The electric vehicle maker topped earnings expectations, reporting a loss per share of $0.28, $0.14 better than the analyst estimate of a loss of $0.42 per share.
However, revenue missed expectations by a wide margin, coming in at $257.7 million versus the consensus estimate of $329.21M.
In addition, Lucid forecasts 2023 production between 10,000 and 14,000 vehicles, below analyst consensus expectations, with analysts expecting a number upwards of 20,000.
In addition, in 2022, Lucid produced 7,180 vehicles, exceeding the 2022 annual production guidance of 6,000 to 7,000 vehicles, but it only delivered 4,369.
The company said it faced a challenging year as a result of the "extraordinary supply chain and logistics challenges."
Following the release, analysts at BofA and Exane BNP Paribas downgraded Lucid Group, while other firms such as Evercore ISI, Cantor Fitzgerald, and R.F. Lafferty, cut price targets for the stock.

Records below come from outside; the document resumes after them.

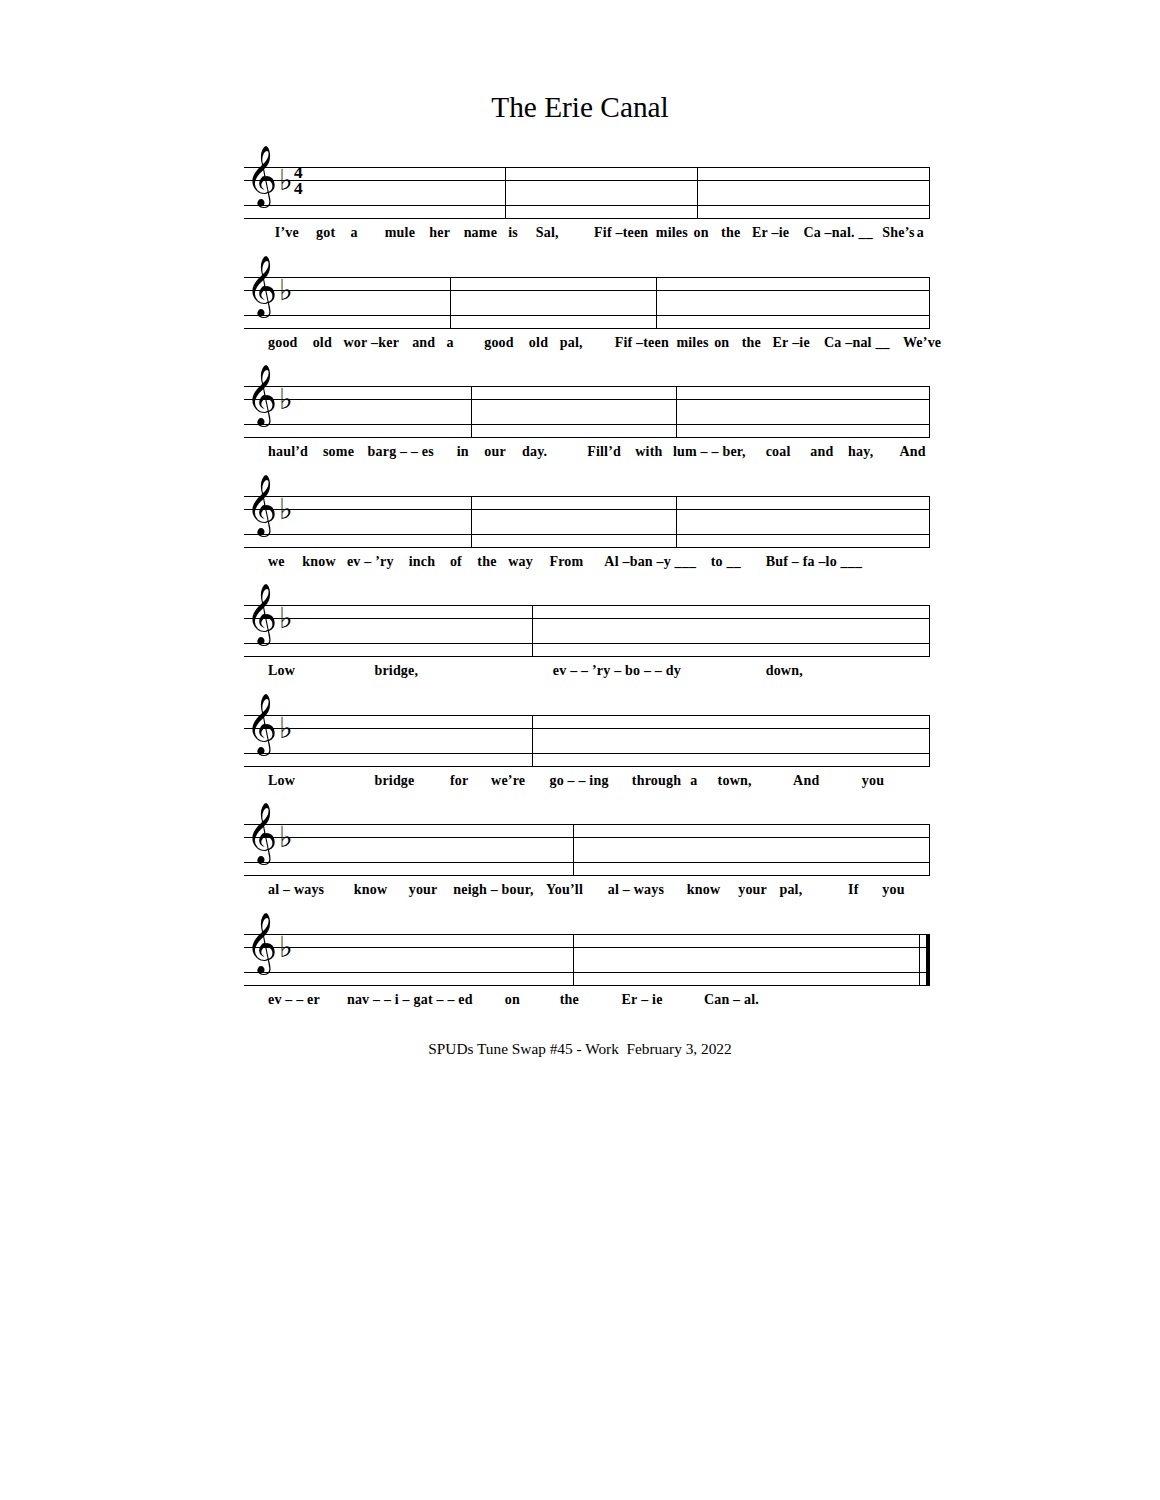The Erie Canal
𝄞 ♭ 4
4
I’ve got a mule her name is Sal, Fif –teen miles on the Er –ie Ca –nal. __ She’s a
𝄞 ♭
good old wor –ker and a good old pal, Fif –teen miles on the Er –ie Ca –nal __ We’ve
𝄞 ♭
haul’d some barg – – es in our day. Fill’d with lum – – ber, coal and hay, And
𝄞 ♭
we know ev – ’ry inch of the way From Al –ban –y ___ to __ Buf – fa –lo ___
𝄞 ♭
Low bridge, ev – – ’ry – bo – – dy down,
𝄞 ♭
Low bridge for we’re go – – ing through a town, And you
𝄞 ♭
al – ways know your neigh – bour, You’ll al – ways know your pal, If you
𝄞 ♭
ev – – er nav – – i – gat – – ed on the Er – ie Can – al.
SPUDs Tune Swap #45 - Work February 3, 2022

BofA analysts downgraded Lucid Group shares to Neutral from Buy, cutting the firm's price target on the stock to $10 from $18.
"Given 4Q:22 results, the light 2023 outlook, and lower than expected 2023 production forecast (10k-14k) we are materially lowering our 2023 estimates," wrote the analysts. "In addition, we are pushing out 2024+ estimates and now expect it could take until 2027+ to breakeven on an operating and free cash flow basis (prior 2026). Therefore, LCID will need to raise more capital sooner than we had previously expected."
Even so, they said the firm still believes Lucid is "one of the most attractive among the universe of start-up EV automakers."